If python3 is used, the import lines should be changed wherever local modules are being called. For instance, in the main script trainer.py , a class from the local submodule mlp.py is being imported. In order for the import to work properly within the new package-style structure, a dot should be added prior to the relative path to the local submodule as shown below:

import torch
import argparse
from .models.mlp import TwoLayerModel

def parse_args():
    parser = argparse.ArgumentParser('trainer.py')
    parser.add_argument('-n','--nodes', type=int, help='Number of nodes per layer', required=True) 
    parser.add_argument('-d','--dropout', type=float, default=0, help='Dropout rate') 
    parser.add_argument('-v','--verbose', action='store_true', help='Do verbose')
    return parser.parse_args()

def train(nodes,dropout=0,lr=0.01,epochs=10,verbose=False,**kwargs):
    target, label = torch.rand(100,10,10), torch.rand(100,1)
    mymodel = TwoLayerModel(nodes,dropout)
    if verbose: print(mymodel)
    loss_function = torch.nn.MSELoss()
    optimizer = torch.optim.SGD(mymodel.parameters(),lr=lr)
    for epoch in range(epochs):
        mymodel.train()
        mymodel.zero_grad()
        out = mymodel(target.float())
        loss = loss_function(out, label.float())
        if verbose: print('Epoch %i/%i Loss: %.5f'%(epoch+1,epochs,loss.item()))
        loss.backward()
        optimizer.step()
    return loss.item()

if __name__=="__main__":
    args = parse_args()
    train(**vars(args))

PYTHONPATH export

Finally, in order for the package to be found within the HYPPO software, the parent directory in which the mycode repository is located should be included in the system’s PYTHONPATH which can easily be achieved by adding the following line in the startup file ($HOME should be replaced by whichever path the repository is placed):

export PYTHONPATH=$PYTHONPATH:$HOME

HYPPO on external package

Import external package

If the external repository is successfully modified into a proper python package, the user should be able to import the train method directly from a python script outside the package as shown below.

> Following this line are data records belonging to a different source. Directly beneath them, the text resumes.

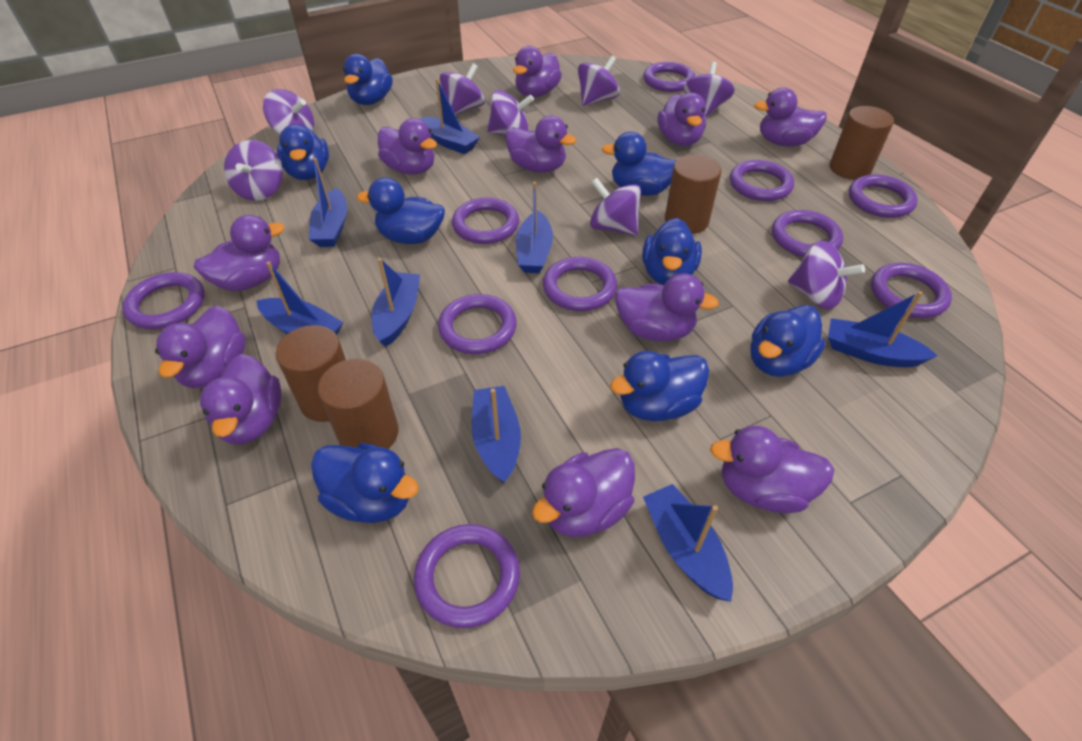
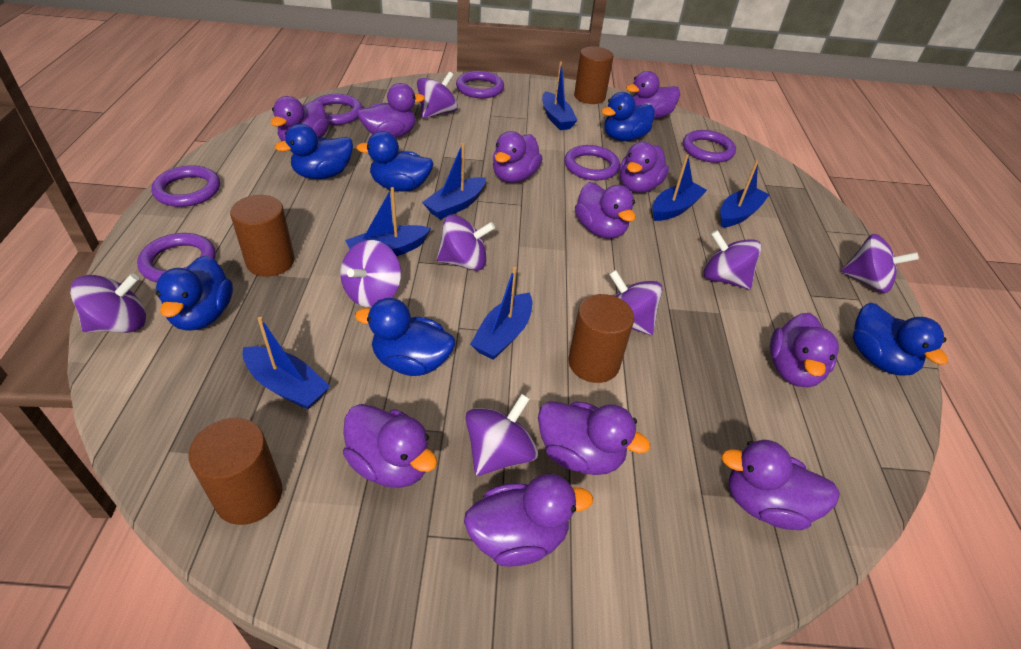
blue boat: 8 -> 7
blue duck: 8 -> 6
purple ring: 10 -> 6

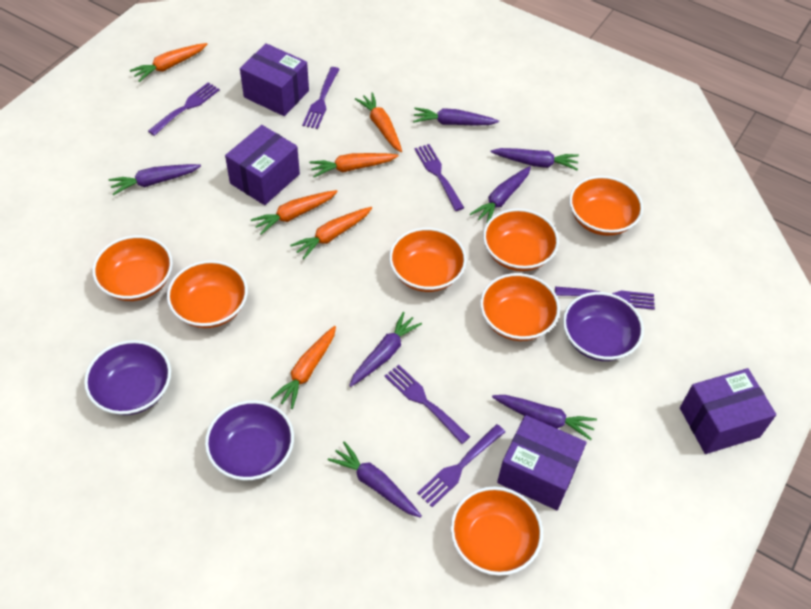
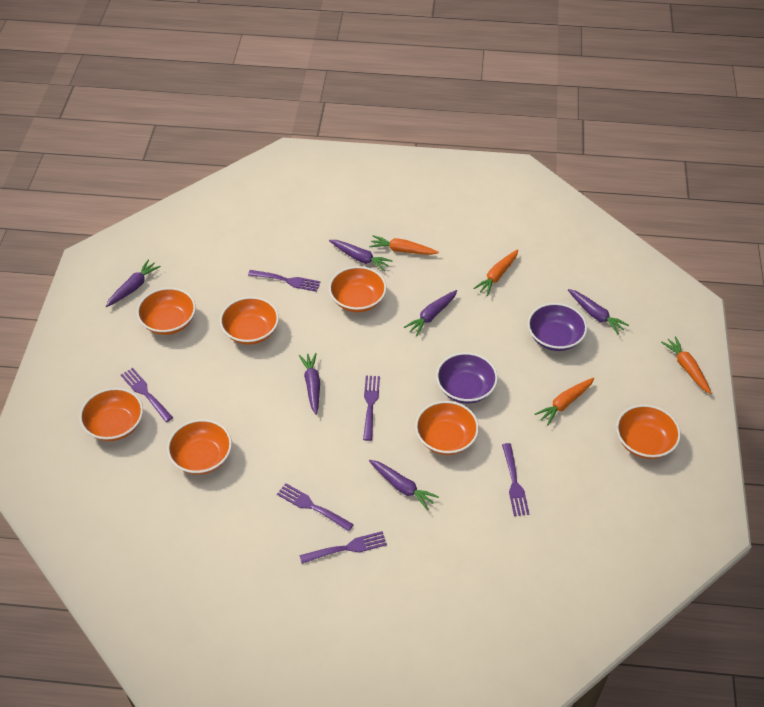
orange carrot: 6 -> 4
purple bowl: 3 -> 2
purple box: 4 -> 0
purple carrot: 7 -> 6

>>> from mycode.trainer import train
>>> loss = train(nodes=50,verbose=True)
TwoLayerModel(
  (layers): Sequential(
    (0): Linear(in_features=100, out_features=50, bias=True)
    (1): ReLU()
    (2): Linear(in_features=50, out_features=50, bias=True)
    (3): ReLU()
    (4): Dropout(p=0, inplace=False)
    (5): Linear(in_features=50, out_features=1, bias=True)
  )
)
Epoch 1/10 Loss: 0.49820
Epoch 2/10 Loss: 0.45433
Epoch 3/10 Loss: 0.41454
Epoch 4/10 Loss: 0.37843
Epoch 5/10 Loss: 0.34569
Epoch 6/10 Loss: 0.31577
Epoch 7/10 Loss: 0.28842
Epoch 8/10 Loss: 0.26350
Epoch 9/10 Loss: 0.24092
Epoch 10/10 Loss: 0.22040
>>> loss
0.22039563953876495

Configuration file

A simple configuration file can then be created that calls the newly created external package along with the hyperparameters to be optimized and their range of evaluation:

trainer: mycode.trainer.train

prms:
  names : [epochs,nodes,dropout]
  mult : [ 1, 5,0.01]
  xlow : [ 1, 1, 1]
  xup :  [10,10,10]

hpo:
  nevals : 3

The following shows an example of a HYPPO execution on the external package:

>>> hyppo evaluation config.yaml
2021-06-14 23:16:44,472 INFO Configuration: {'trainer': 'mycode.trainer.train', 'prms': {'names': ['epochs', 'nodes', 'dropout'], 'mult': [1, 5, 0.01], 'xlow': [1, 1, 1], 'xup': [10, 10, 10]}, 'hpo': {'nevals': 3}}
2021-06-14 23:16:44,473 INFO EVALUATION   1 / 3
2021-06-14 23:16:44,474 INFO Samples: [ 5  4 10]
2021-06-14 23:16:44,962 INFO Output of objective function: 0.43182
2021-06-14 23:16:44,962 INFO Execution time: 0.48868 seconds.
2021-06-14 23:16:44,963 INFO EVALUATION   2 / 3
2021-06-14 23:16:44,963 INFO Samples: [10  5 10]
2021-06-14 23:16:44,972 INFO Output of objective function: 0.17925
2021-06-14 23:16:44,972 INFO Execution time: 0.00903 seconds.
2021-06-14 23:16:44,972 INFO EVALUATION   3 / 3
2021-06-14 23:16:44,973 INFO Samples: [9 4 5]
2021-06-14 23:16:44,981 INFO Output of objective function: 0.31150
2021-06-14 23:16:44,981 INFO Execution time: 0.00834 seconds.